For which of the following salt, Eq.wt is F.W/6

To determine which salt has an equivalent weight equal to its formula weight divided by 6, we need to find the n-factor (number of moles of reactive species produced or consumed in a reaction) for each salt. The equivalent weight (Eq.wt) is calculated using the formula: \[ \text{Eq.wt} = \frac{\text{F.W}}{n} \] Where F.W is the formula weight (or molar mass) and n is the n-factor.

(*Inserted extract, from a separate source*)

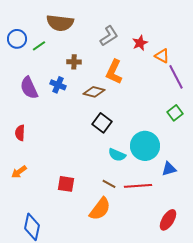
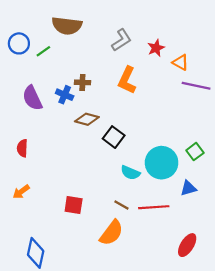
brown cross: (74, 62) -> (82, 82), moved
purple line: (176, 77) -> (196, 86), turned -50
brown diamond: (94, 92) -> (87, 119), moved
green square: (175, 113) -> (195, 152), moved

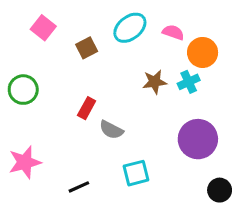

We are looking for a salt where n = 6. ### Step-by-Step Solution: 1. **Identify the salts given in the question**: - NaCl - K₂SO₄ - Fe₂(SO₄)₃ - AlCl₃ 2. **Calculate the n-factor for each salt**: - **NaCl**: - Dissociates into Na⁺ and Cl⁻. - n-factor = 1 (1 electron transferred). - **K₂SO₄**: - Dissociates into 2K⁺ and SO₄²⁻. - n-factor = 2 (2 electrons transferred). - **Fe₂(SO₄)₃**: - Dissociates into 2Fe³⁺ and 3SO₄²⁻. - Each Fe³⁺ contributes +3, thus total charge = 2 × 3 = 6. - n-factor = 6 (6 electrons transferred). - **AlCl₃**: - Dissociates into Al³⁺ and 3Cl⁻. - n-factor = 3 (3 electrons transferred). 3. **Compare the n-factors**: - NaCl: n = 1 - K₂SO₄: n = 2 - Fe₂(SO₄)₃: n = 6 - AlCl₃: n = 3 4. **Identify the salt with n-factor equal to 6**: - The only salt with an n-factor of 6 is **Fe₂(SO₄)₃**. 5. **Conclusion**: - Therefore, the salt for which the equivalent weight is equal to the formula weight divided by 6 is **Fe₂(SO₄)₃**. ### Final Answer: The salt for which Eq.wt = F.W/6 is **Fe₂(SO₄)₃**.